With friends like these, who needs enemies
There are few things that have escaped the transition to Zoom since the beginning of the pandemic; investment advice or ‘tips’ from friends are no exception.
Picture the scene: you’re settled in a comfortable chair, favourite tipple in hand, some snacks for light grazing on the table in front of you, and your friend is waxing lyrical about Tesla, Bitcoin, or (insert name of latest ‘hot tip’ here).
Where once this topic of conversation might have been the reserve of dinner party discussions – and even then, only dinner parties with a certain type of guest in attendance (you know the sort, late-30s upwards, a decent amount of disposable income, knows somebody who knows somebody who works in investments). Now there is seemingly no end to the channels through which friends, or even mere acquaintances can share their well-meaning advice.
Investment ‘tips’ from every angle
Take the wallstreetbets Reddit forum, which was attributed as being responsible for driving struggling retailer GameStop’s shares up more than 1,900%, during January 2021.
Then there is Instagram: the place we all go for some aesthetically pleasing relief from the woes of the world, or to share pictures of our latest lockdown bakery attempts – correct? Not anymore. There are now multiple hashtags commonly associated with investing on Instagram and Twitter: #stocks, #startinvesting, #realestate and #crypto to name but a few.
Even TikTok, the virtual playground of Generation Z (maximum age 24) is not immune, with the inclusion of content tagged #investing
Why investment professionals exist in the first place
Ironically, if someone you know does work in investments or financial advice/planning in the UK, they will be well aware of the drawbacks in encouraging people to plough into a single investment idea without thorough knowledge of their individual circumstances, risk tolerance and time horizon.. They are also likely to be regulated to prevent them from taking a haphazard approach and cavalier attitude to other people’s money.

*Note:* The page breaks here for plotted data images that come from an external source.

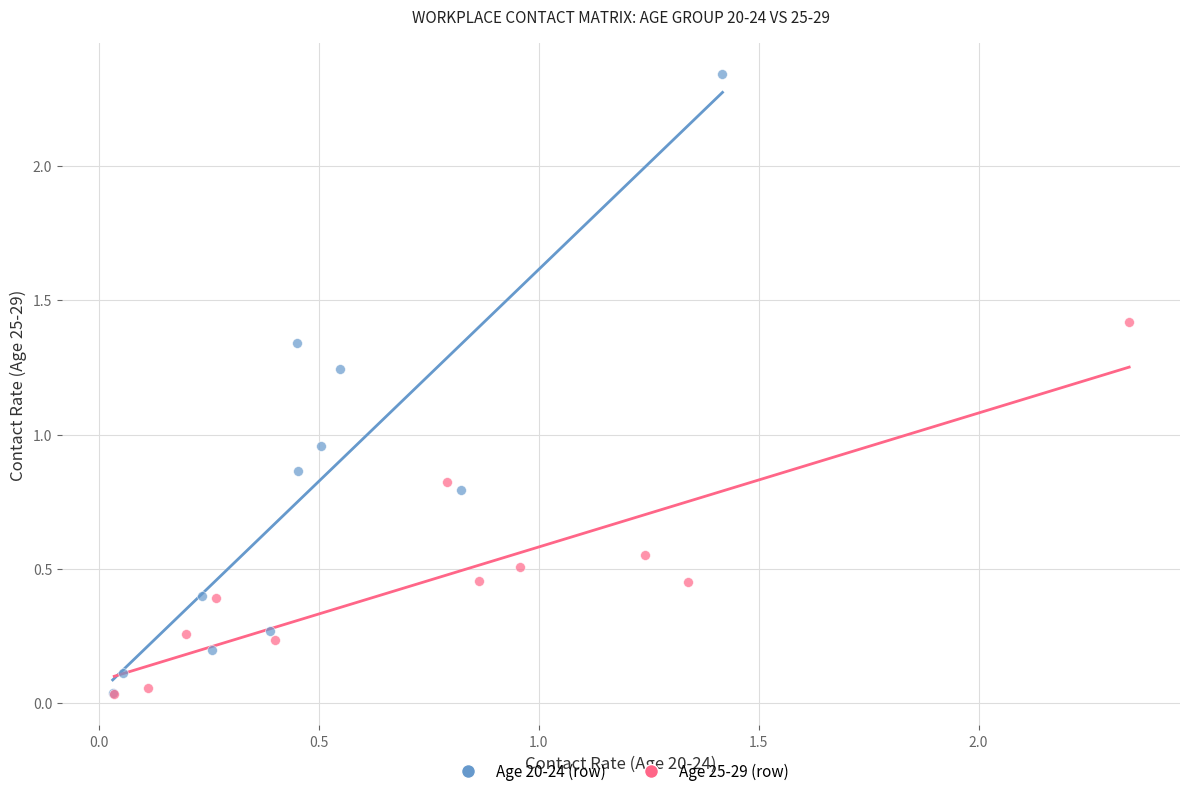

What are all the series names shown in the legend?

Age 20-24 (row), Age 25-29 (row)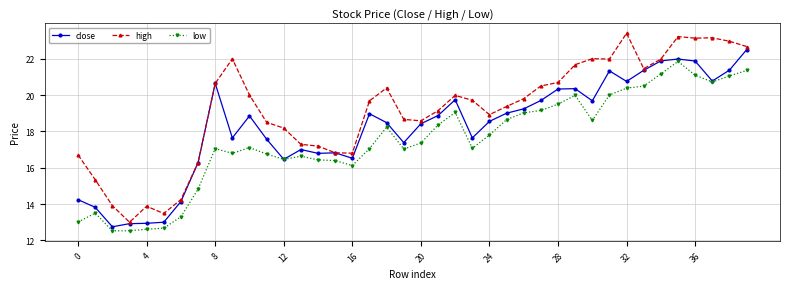

What is the smallest value displayed?

12.5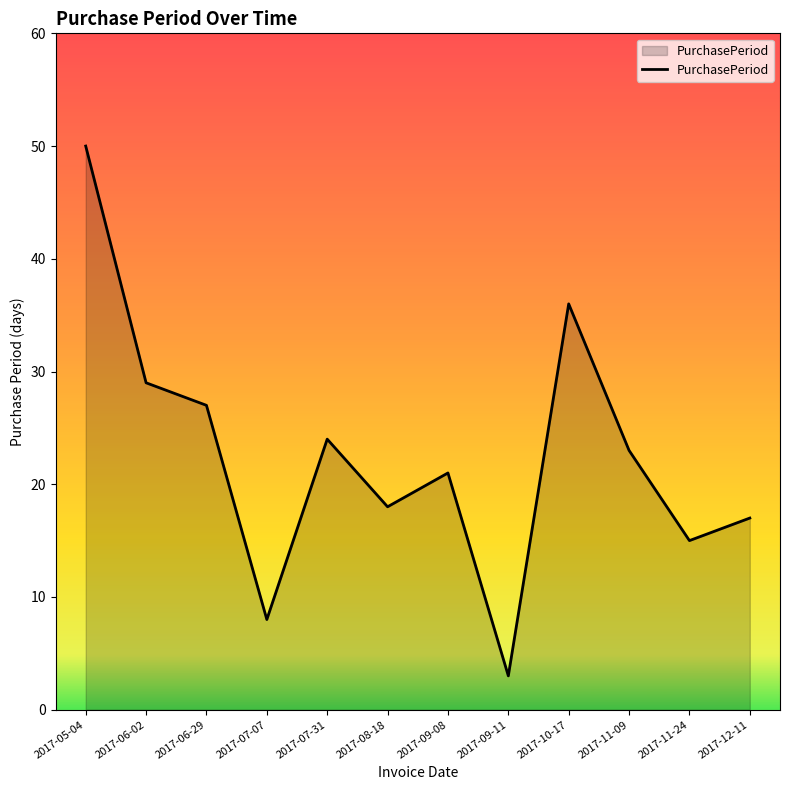

Reading right to left, transcribe all the data shown in this chart.

2017-12-11=17	2017-11-24=15	2017-11-09=23	2017-10-17=36	2017-09-11=3	2017-09-08=21	2017-08-18=18	2017-07-31=24	2017-07-07=8	2017-06-29=27	2017-06-02=29	2017-05-04=50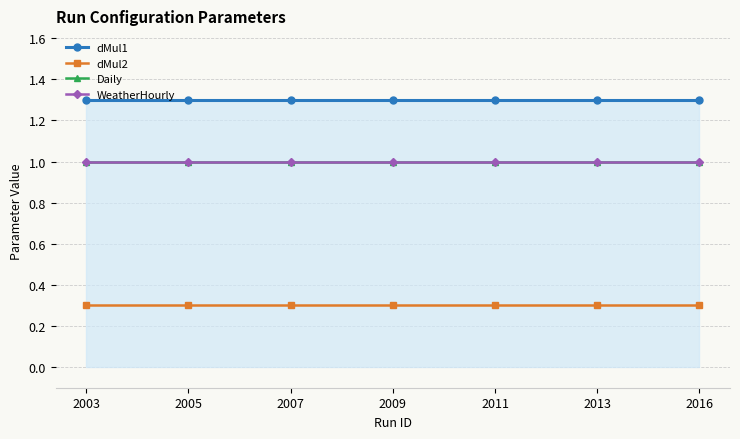

What is the total value across all series at 2011?

3.6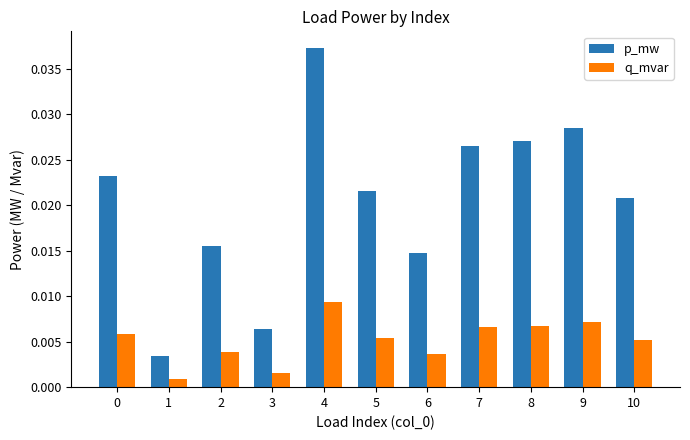

Rank the series by their average value, from highest to lowest.

p_mw, q_mvar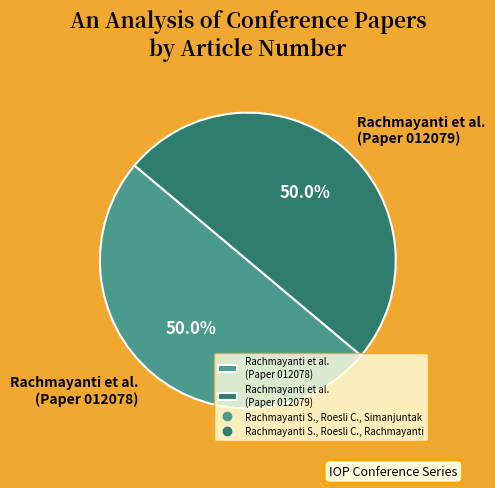

What portion of the pie excludes Rachmayanti et al. (Paper 012078)?

50.0%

Successful investing management is about understanding how these factors play into one another, in order to provide a suitable approach tailored to you.

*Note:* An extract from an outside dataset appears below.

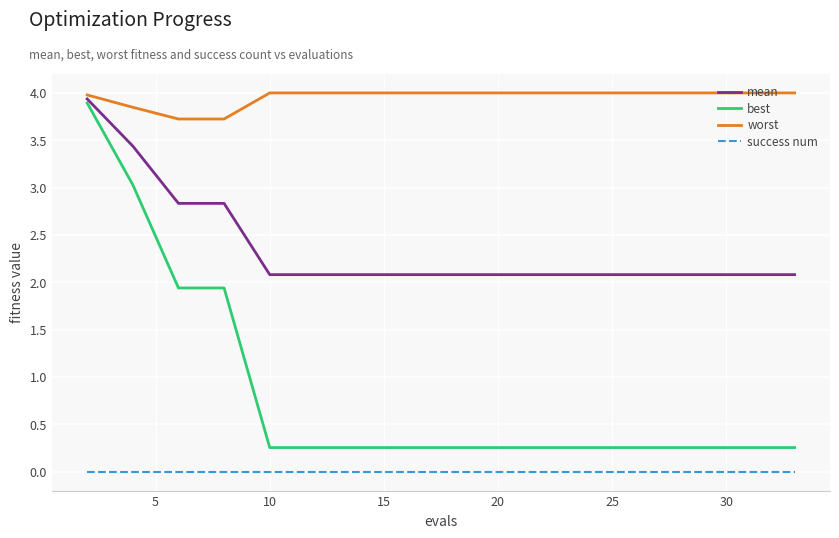

True or false: success num and mean intersect in this chart.

False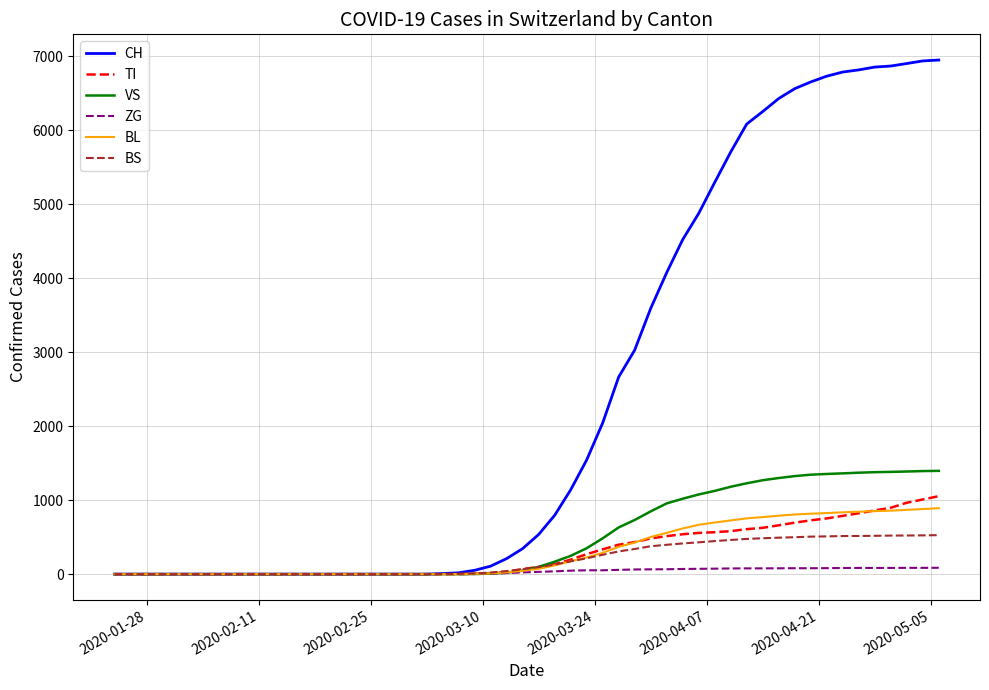

What is the sum of all ZG values?

1891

At Church House Investment Management, we look at no fewer than 12 different types of risk when assessing someone’s appetite for tolerance to investing. A couple of the most relevant here are ‘stock specific risk’ - the impact of investing in a single company that then experiences a fall in value, and ‘concentration risk’ - the danger of not diversifying a portfolio and instead only investing in one asset class, for example equities.
In many ways, the surge of interest in investing among swathes of the formerly disinterested should be encouraged. After all, the earlier people recognise that funding their life’s ambitions is unlikely to be achieved through a cash savings account and a state pension alone, the better. Costly aspirations such as owning your own homes, putting your children through university or travelling the world in retirement certainly argues for a more proactive approach.
But we are nervous that this new-found interest will quickly evaporate once a novice investor gets their fingers burned by a stock tip heading in one direction, south.
So, the next time a friend comes to you with a “fantastic investment idea” that you “just can’t miss out on”, think of that age old adage – keep your friends close, but your wealth manager closer!
The contents of this article are for information purposes only and do not constitute advice or a personal recommendation. Investors are advised to seek professional advice before entering into any investment decisions. Please also note the value of investments and the income you get from them may fall as well as rise and there is no certainty that you will get back the amount of your original investment. You should also be aware that past performance may not be a reliable guide to future. performance.